Quatro milhões e meio de pessoas vivem hoje em Luanda - dez vezes a população de 1975, quando Angola se tornou independente. A maior parte dos que ali fixaram residência é formada por antigos camponeses, hoje vivendo em amontoados de cimento que vieram abaixo. Desde meados dos anos setenta, praticamente não se construiu mais em Luanda, e a maior parte do que ficou depois da retirada dos portugueses não mereceu reparos. Já não correm mais os trens, que antes trafegavam da estação do porto para o interior do país ou ao longo da costa. Pretas nuvens de fumaça se elevam dos amontoados de lixo incinerado. Qual caranguejos desajeitados, as pessoas se arrastam pela região com as pernas aleijadas ou amputadas, apoiadas nos punhos envolvidos por trapos.

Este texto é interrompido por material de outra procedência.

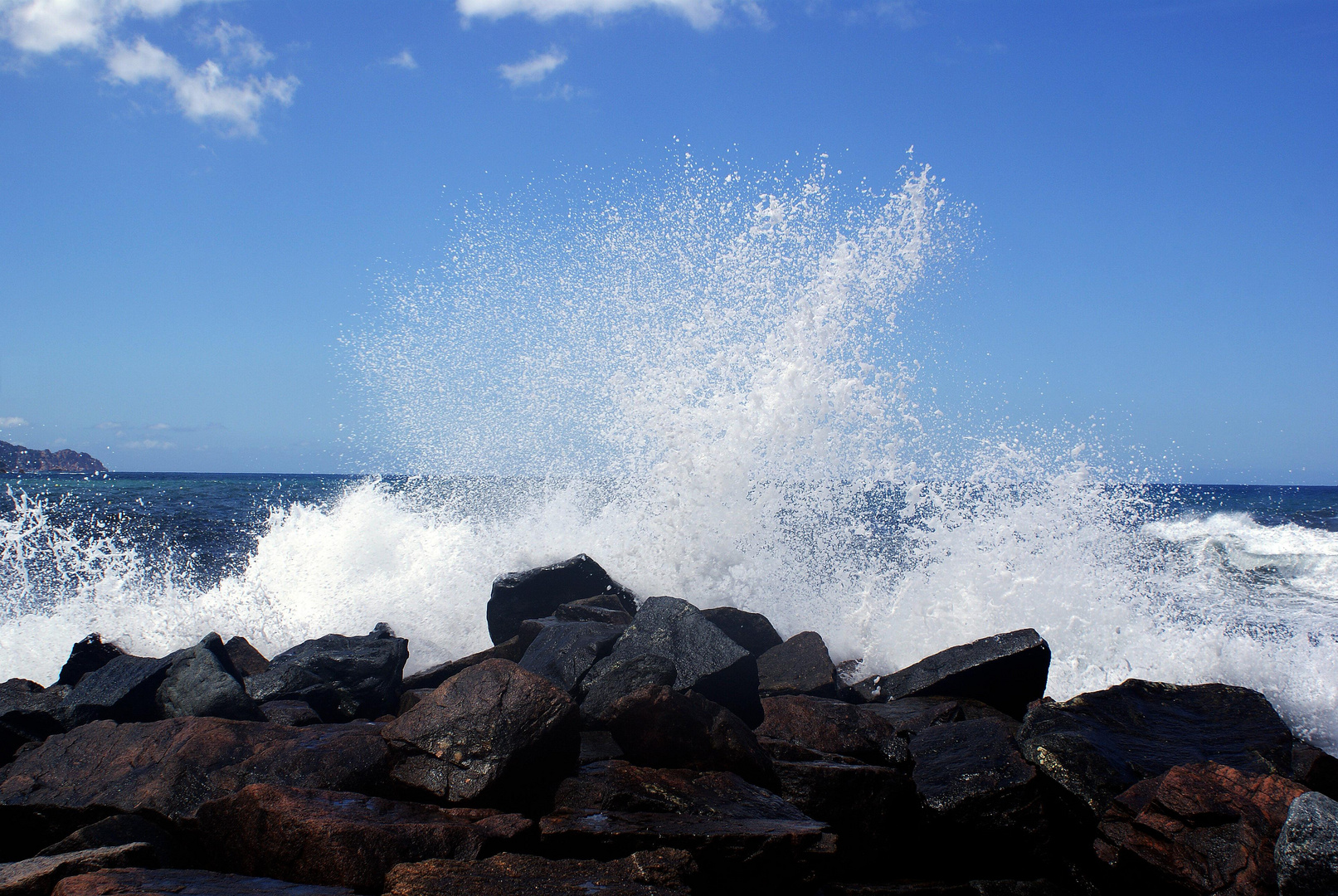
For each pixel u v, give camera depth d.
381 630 7.38
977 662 5.82
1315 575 13.60
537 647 5.66
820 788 3.90
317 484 45.22
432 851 3.04
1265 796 3.56
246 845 3.17
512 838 3.18
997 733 4.52
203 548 13.92
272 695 5.58
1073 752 4.13
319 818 3.09
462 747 3.56
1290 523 21.92
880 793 3.96
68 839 3.32
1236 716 4.87
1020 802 3.99
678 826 3.32
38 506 11.87
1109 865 3.67
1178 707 5.00
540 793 3.64
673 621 5.26
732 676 4.92
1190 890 3.40
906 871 4.00
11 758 4.83
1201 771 3.73
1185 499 36.84
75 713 5.05
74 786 3.88
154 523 17.05
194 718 4.32
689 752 3.89
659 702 3.90
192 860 3.50
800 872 3.28
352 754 3.81
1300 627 9.45
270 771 3.76
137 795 3.71
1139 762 4.23
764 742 4.37
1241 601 10.92
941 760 4.38
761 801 3.66
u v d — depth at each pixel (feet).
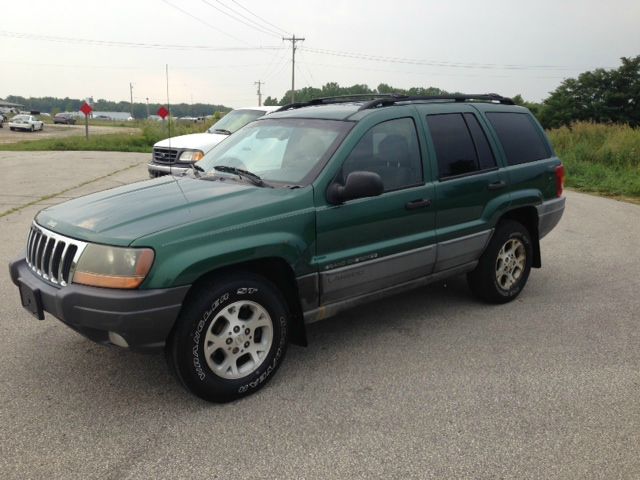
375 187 11.87
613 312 16.51
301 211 11.85
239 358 11.64
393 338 14.56
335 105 15.34
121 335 10.13
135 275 9.95
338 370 12.76
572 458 9.52
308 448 9.78
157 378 12.33
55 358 13.19
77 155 67.31
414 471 9.16
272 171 13.06
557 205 18.22
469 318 15.97
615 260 22.35
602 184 45.24
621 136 63.46
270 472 9.12
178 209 11.14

Por toda parte, na cidade, as pessoas fazem as suas necessidades de maneira incessante e despreocupada. Os homens se agacham, aos olhos de todos, nos amontoados de lixo à margem da cidade, e se aliviam. O esgoto escorre diretamente para a rua, formando grandes banhados de um verde muito escuro. Parecendo pus, a lama parada nos sulcos que entram e saem do labirinto de domicílios cinzentos. O aroma especial de Luanda é, sem dúvida, o cheiro de merda.